* [Fragmento seleccionado]:
* * * *

Ucrania también ha atacado el aeródromo militar de Belbek
Ucrania lleva la guerra al mar Caspio y ataca una infraestructura clave que financia al Kremlin
Paralelamente, Ucrania informó de nuevos golpes en la península de Crimea, anexionada por Rusia en 2014
Unidades de las Fuerzas de Operaciones Especiales de Ucrania han llevado a cabo una serie de ataques con drones contra objetivos militares y energéticos rusos, alcanzando por primera vez un buque de guerra y una plataforma de extracción de petróleo y gas en el mar Caspio, según informó Kiev este sábado.
De acuerdo con el comunicado del mando de las Fuerzas de Operaciones Especiales, uno de los blancos fue un moderno buque patrullero ruso de segundo rango del proyecto 22460 'Ojotnik', una clase diseñada para misiones de patrullaje, control de fronteras marítimas y protección de instalaciones estratégicas. La embarcación fue alcanzada por varios drones, aunque por el momento no se ha detallado el alcance exacto de los daños.

* * * *

* [Información mostrada]:
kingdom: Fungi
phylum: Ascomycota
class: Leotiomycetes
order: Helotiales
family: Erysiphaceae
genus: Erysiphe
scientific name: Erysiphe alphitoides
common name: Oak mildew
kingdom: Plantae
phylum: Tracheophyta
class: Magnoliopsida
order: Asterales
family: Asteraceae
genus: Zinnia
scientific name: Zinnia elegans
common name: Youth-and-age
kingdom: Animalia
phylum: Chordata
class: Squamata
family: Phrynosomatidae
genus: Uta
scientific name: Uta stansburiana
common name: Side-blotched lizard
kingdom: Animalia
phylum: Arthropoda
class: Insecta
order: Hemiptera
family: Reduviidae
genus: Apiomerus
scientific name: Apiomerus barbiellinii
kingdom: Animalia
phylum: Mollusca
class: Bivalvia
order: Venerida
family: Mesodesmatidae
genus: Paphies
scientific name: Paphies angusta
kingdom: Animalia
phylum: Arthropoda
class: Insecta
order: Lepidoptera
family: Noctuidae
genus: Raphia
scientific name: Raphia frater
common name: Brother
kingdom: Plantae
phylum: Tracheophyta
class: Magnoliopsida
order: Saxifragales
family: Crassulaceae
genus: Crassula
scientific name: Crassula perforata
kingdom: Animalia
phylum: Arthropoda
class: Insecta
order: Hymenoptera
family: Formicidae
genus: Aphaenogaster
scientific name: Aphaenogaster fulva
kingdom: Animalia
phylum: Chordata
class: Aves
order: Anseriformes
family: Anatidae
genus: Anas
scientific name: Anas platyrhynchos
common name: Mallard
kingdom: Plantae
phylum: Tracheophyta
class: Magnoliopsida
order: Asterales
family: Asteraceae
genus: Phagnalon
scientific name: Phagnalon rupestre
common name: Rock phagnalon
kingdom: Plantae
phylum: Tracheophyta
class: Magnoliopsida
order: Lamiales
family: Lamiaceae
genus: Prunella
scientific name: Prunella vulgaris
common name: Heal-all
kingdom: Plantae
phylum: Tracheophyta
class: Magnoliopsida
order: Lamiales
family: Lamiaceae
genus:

* * * *

* [Tarea por hacer]:
Vuelve a escribir completo el fragmento sobre los ataques de Ucrania en el mar Caspio, sin alterar nada. Los registros son un material independiente del fragmento.

* [Respuesta escrita]:
Ucrania también ha atacado el aeródromo militar de Belbek
Ucrania lleva la guerra al mar Caspio y ataca una infraestructura clave que financia al Kremlin
Paralelamente, Ucrania informó de nuevos golpes en la península de Crimea, anexionada por Rusia en 2014
Unidades de las Fuerzas de Operaciones Especiales de Ucrania han llevado a cabo una serie de ataques con drones contra objetivos militares y energéticos rusos, alcanzando por primera vez un buque de guerra y una plataforma de extracción de petróleo y gas en el mar Caspio, según informó Kiev este sábado.
De acuerdo con el comunicado del mando de las Fuerzas de Operaciones Especiales, uno de los blancos fue un moderno buque patrullero ruso de segundo rango del proyecto 22460 'Ojotnik', una clase diseñada para misiones de patrullaje, control de fronteras marítimas y protección de instalaciones estratégicas. La embarcación fue alcanzada por varios drones, aunque por el momento no se ha detallado el alcance exacto de los daños.